With the signal tracker in place and in use, a few smaller final fixes here, and the aforementioned reversed order we tear down the JavaScript context and the Mutter bits, we can now terminate without any warnings being logged.

And as a result, the tests pass!

Enabled in CI

Right now we’re running the “basic” perf test on each merge request in GNOME Shell. It performs some basic operations, including opening the quick settings menu, handles an incoming notification, opens the overview and application grid. A screen recording of what it does can be seen below.

What’s Next

More Tests

Testing more functionality than basic.js. There are some more existing “perf tests” that could potentially be used, but tests that aim for testing specific functionality, for example window management, or configuring the Wi-Fi, that isn’t related to performance don’t really exist yet. This will become easier after the port to standard JavaScript modules, when tests no longer have to be included in the gnome-shell binary itself.

Input Events

So far, widgets are triggered programmatically. Using input events via virtual input devices means we get more fully tested code paths. Better test infrastructure for things related to input is being worked on for Mutter, and can hopefully be reused in GNOME Shell’s tests.

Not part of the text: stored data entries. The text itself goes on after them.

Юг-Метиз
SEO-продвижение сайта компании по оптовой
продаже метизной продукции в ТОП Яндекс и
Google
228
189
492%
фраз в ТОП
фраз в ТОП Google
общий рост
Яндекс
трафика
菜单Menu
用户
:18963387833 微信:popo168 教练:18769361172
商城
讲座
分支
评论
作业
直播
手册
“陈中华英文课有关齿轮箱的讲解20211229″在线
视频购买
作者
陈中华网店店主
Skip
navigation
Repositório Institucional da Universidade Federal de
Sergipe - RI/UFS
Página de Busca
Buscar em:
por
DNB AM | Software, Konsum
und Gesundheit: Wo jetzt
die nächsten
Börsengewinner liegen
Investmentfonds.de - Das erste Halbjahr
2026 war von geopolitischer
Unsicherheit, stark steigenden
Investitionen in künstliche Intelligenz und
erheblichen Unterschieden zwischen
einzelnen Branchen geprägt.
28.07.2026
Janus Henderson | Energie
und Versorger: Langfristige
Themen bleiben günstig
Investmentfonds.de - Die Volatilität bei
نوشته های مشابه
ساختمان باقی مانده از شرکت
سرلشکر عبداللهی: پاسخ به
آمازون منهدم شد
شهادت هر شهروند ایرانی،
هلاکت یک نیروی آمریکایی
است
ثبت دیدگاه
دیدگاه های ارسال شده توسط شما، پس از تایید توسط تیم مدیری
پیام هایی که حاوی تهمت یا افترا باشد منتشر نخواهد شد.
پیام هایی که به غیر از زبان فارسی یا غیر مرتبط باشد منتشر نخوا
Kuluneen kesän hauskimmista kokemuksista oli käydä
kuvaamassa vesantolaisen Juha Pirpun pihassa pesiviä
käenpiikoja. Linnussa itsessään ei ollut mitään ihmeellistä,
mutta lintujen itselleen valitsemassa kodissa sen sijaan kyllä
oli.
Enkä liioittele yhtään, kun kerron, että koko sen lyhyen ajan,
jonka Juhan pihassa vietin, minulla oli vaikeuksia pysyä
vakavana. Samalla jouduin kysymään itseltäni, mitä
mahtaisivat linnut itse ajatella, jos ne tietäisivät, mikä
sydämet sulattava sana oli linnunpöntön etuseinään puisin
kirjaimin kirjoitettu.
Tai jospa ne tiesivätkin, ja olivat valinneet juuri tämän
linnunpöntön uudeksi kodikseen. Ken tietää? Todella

Running tests from Mutter’s CI

GNOME Shell provides a decent sanity test for Clutter, Mutter’s compositing library, so ensuring that it runs successfully and without warnings is useful to make sure changes there doesn’t introduce regressions.

Screenshot-based Tests

Using so called reference screenshots, test will be able to ensure there were no actual visual changes unless so was intended. The basic infrastructure exist in and can be exposed by Mutter, but for something like GNOME Shell, we probably need a way other than in-tree reference images for storage as is done in Mutter, in order to not make the gnome-shell git repository grow out of hand.

Multi-monitor

Currently the tests use a single fixed resolution virtual monitor, but this should be expanded to involve multi monitor and hotplugging. Mutter has ways to create virtual monitors, but does not yet export this via by GNOME Shell consumable API.

GNOME Shell Extensions

Not only GNOME Shell itself needs testing, running tests specifically for extensions, or running GNOME Shell’s own tests as part of testing extensions would have benefits as well.